BRIGADIER GENERAL THOMAS ROSSER'S Laurel Brigade trailed Sheridan's army as the Yankees burned and destroyed. Rosser, twenty-seven, was a West Point classmate and friend of George Custer. Until he was severely wounded in 1862, Rosser was an artillery officer and best known for having shot down a Union observation balloon. Returning to duty, he was given command of a cavalry regiment and quickly made a reputation for daring attacks, much like his former classmate.
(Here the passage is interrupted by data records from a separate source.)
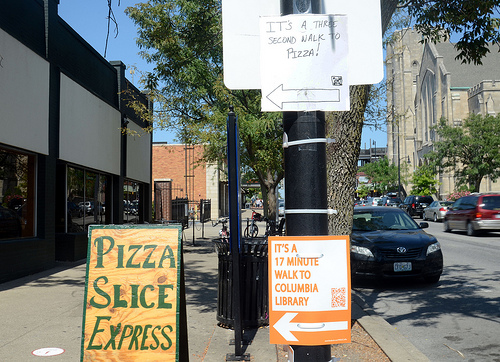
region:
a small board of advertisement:
[82, 217, 178, 354]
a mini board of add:
[261, 230, 379, 359]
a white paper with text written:
[248, 3, 387, 163]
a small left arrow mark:
[272, 304, 352, 346]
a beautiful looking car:
[329, 193, 464, 295]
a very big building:
[398, 48, 495, 198]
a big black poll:
[265, 5, 362, 360]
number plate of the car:
[383, 259, 423, 277]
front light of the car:
[354, 236, 387, 276]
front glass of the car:
[356, 200, 421, 241]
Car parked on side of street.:
[348, 201, 465, 293]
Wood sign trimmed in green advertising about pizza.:
[75, 218, 190, 358]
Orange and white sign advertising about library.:
[263, 226, 368, 356]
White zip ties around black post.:
[274, 128, 339, 226]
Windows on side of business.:
[6, 134, 161, 246]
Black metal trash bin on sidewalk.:
[214, 233, 271, 330]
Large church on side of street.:
[384, 31, 499, 197]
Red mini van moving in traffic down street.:
[445, 188, 498, 232]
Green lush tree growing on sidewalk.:
[133, 1, 484, 242]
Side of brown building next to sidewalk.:
[159, 138, 230, 228]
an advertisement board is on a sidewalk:
[82, 218, 187, 358]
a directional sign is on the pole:
[266, 230, 354, 352]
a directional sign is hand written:
[260, 13, 352, 114]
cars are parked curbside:
[346, 185, 498, 326]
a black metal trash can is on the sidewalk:
[211, 232, 272, 332]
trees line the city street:
[138, 5, 499, 319]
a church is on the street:
[384, 24, 498, 221]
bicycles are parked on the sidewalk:
[208, 204, 268, 249]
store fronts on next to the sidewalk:
[16, 35, 221, 356]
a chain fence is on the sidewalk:
[176, 206, 214, 251]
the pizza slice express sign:
[81, 220, 183, 360]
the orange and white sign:
[265, 231, 352, 346]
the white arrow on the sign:
[274, 312, 350, 344]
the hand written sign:
[256, 10, 351, 112]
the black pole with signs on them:
[269, 0, 336, 356]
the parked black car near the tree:
[351, 195, 438, 281]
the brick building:
[152, 142, 211, 211]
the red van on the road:
[441, 194, 498, 233]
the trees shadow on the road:
[427, 257, 498, 340]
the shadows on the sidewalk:
[180, 235, 214, 325]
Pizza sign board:
[79, 219, 179, 360]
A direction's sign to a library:
[259, 227, 358, 351]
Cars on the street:
[357, 175, 499, 302]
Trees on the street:
[385, 112, 496, 190]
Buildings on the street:
[10, 15, 211, 218]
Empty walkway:
[10, 274, 77, 358]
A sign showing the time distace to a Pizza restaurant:
[203, 4, 382, 118]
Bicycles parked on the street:
[209, 210, 262, 240]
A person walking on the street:
[186, 199, 201, 225]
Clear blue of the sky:
[81, 1, 135, 58]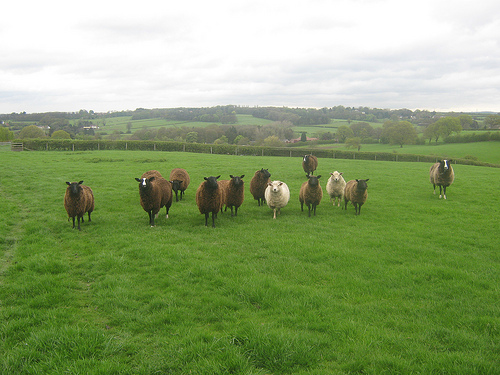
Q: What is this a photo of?
A: Sheep.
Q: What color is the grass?
A: Green.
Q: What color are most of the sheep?
A: Brown.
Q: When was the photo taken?
A: Daytime.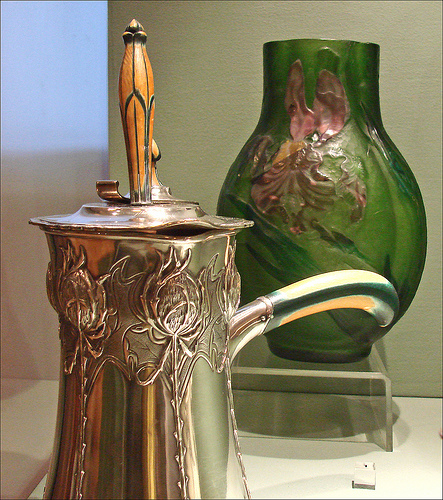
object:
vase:
[217, 36, 431, 366]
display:
[214, 23, 433, 453]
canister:
[29, 15, 400, 499]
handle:
[114, 17, 166, 207]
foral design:
[120, 245, 219, 499]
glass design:
[245, 59, 374, 240]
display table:
[2, 385, 442, 499]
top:
[34, 201, 258, 242]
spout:
[230, 256, 400, 364]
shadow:
[231, 374, 408, 464]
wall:
[105, 2, 440, 408]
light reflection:
[300, 115, 367, 187]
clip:
[353, 466, 377, 488]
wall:
[1, 1, 108, 500]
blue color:
[2, 2, 108, 152]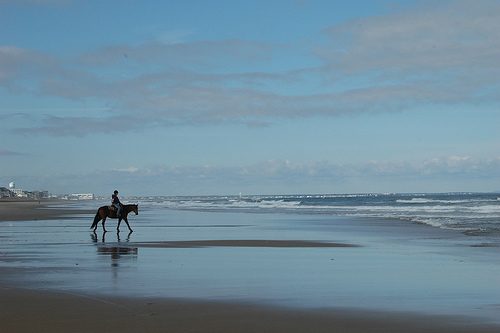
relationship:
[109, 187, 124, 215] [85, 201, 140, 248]
man sitting in horse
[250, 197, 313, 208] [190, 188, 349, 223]
waves in sea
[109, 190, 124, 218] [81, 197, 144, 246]
man on horse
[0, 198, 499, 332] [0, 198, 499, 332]
sand on sand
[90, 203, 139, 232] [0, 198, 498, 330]
horse on sand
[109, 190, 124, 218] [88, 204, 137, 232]
man on horse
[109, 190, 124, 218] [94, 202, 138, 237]
man on horse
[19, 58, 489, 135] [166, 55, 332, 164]
grey clouds in sky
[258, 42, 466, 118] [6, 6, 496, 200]
clouds in sky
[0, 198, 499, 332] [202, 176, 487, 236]
sand by ocean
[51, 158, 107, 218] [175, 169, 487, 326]
building by ocean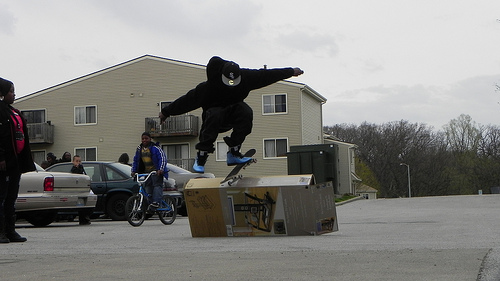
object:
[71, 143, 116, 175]
window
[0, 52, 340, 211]
building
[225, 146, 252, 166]
shoe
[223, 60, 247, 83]
hat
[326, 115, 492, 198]
leafless trees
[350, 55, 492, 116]
white cloth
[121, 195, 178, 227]
wheels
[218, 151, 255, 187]
skateboard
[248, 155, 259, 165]
wheel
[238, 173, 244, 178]
wheel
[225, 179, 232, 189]
wheel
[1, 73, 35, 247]
person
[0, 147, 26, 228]
pants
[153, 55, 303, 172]
skateboarder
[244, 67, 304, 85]
arm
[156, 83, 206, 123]
arm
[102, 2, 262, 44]
cloud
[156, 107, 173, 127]
hand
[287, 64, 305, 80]
hand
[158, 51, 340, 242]
thing clouds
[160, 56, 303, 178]
man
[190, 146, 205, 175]
shoe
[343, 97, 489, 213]
trees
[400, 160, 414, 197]
streetlight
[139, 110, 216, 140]
balcony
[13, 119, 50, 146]
balcony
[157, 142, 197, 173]
balcony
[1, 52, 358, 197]
house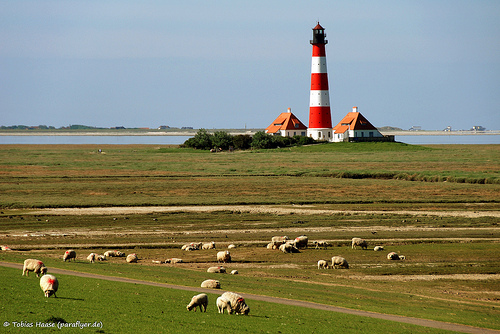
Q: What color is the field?
A: Brown and green.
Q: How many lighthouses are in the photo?
A: 1.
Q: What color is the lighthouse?
A: Red and white.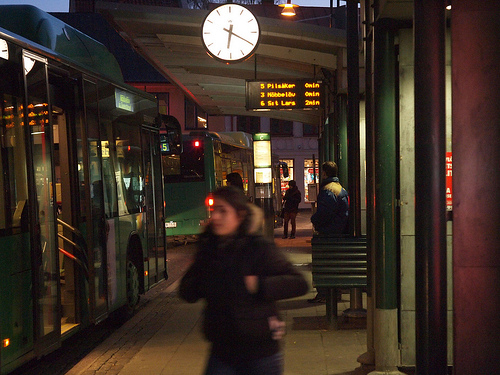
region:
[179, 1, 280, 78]
The clock is lite up.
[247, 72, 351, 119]
The writing is yellow.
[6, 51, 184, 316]
The bus is moving.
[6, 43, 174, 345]
There are people on the bus.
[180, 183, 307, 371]
The woman is walking.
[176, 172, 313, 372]
The woman is wearing a jacket.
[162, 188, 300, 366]
The woman is walking on the sidewalk.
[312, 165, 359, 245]
The man is standing.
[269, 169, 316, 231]
The woman is shopping.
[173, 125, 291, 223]
The bus is moving.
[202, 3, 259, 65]
a white clock displaying 6:20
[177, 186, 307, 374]
a girl walking down the sidewalk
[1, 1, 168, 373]
a city bus parked at the curb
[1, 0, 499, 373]
a night time picture of a bus terminal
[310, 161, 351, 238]
a man in a blue and yellow ski jacket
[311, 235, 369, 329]
a bus bench at the bus terminal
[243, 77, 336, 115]
a digital display of the arrival and departure times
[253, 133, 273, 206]
an information dispaly of the bus routes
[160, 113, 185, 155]
the buses rear view mirror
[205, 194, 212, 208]
the buses brake lights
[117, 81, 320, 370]
Trying to catch the bus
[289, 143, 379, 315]
Waiting in the background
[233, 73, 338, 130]
Bus schedule and arrival times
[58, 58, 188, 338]
Green bus parked next to curb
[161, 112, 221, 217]
Lights on back of bus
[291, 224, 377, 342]
Bench for waiting passengers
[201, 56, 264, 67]
A small portion of a clock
His proud cavalrymen wore laurel sprigs in their hats, just as members of Custer's Wolverine Brigade had adopted the red cravat as its signature, in imitation of their leader. At Trevilian Station, Rosser was wounded again while leading his brigade against Custer's. The friends were fated to soon meet in battle once more.
35
The Valley's Confederate loyalists anointed Rosser the “Savior of the Valley” before his men had even fired a shot—so desperate were they to believe that Sheridan might yet be driven off and their farmsteads preserved. Early demonstrated his confidence in Rosser by giving him Fitzhugh Lee's two brigades while Lee recovered from wounds suffered at Winchester. With his division of 3,000 men, Rosser skirmished with Sheridan's rearguard—Custer's division—near Brock's Gap on October 6, the day “the Burning” commenced. Operating nearby, but independently, was Early's
other cavalry division, commanded by Brigadier General Lunsford Lomax. The two divisions reported separately to Early and had little contact with one another.
36
On October 7, the thick smoke from the smoldering fields and barns so cloaked both armies that Rosser fell upon Sheridan's rear before either side was even aware of the other's presence. Inspired by their “hatred of the wretches” destroying their food supply, the Rebels scattered Sheridan's cavalrymen and pursued them for miles. Rosser's division continued to follow the Union army north toward Strasburg. When his men bivouacked on October 8, a Union cavalry force was camped nearby, on the other side of Tom's Brook.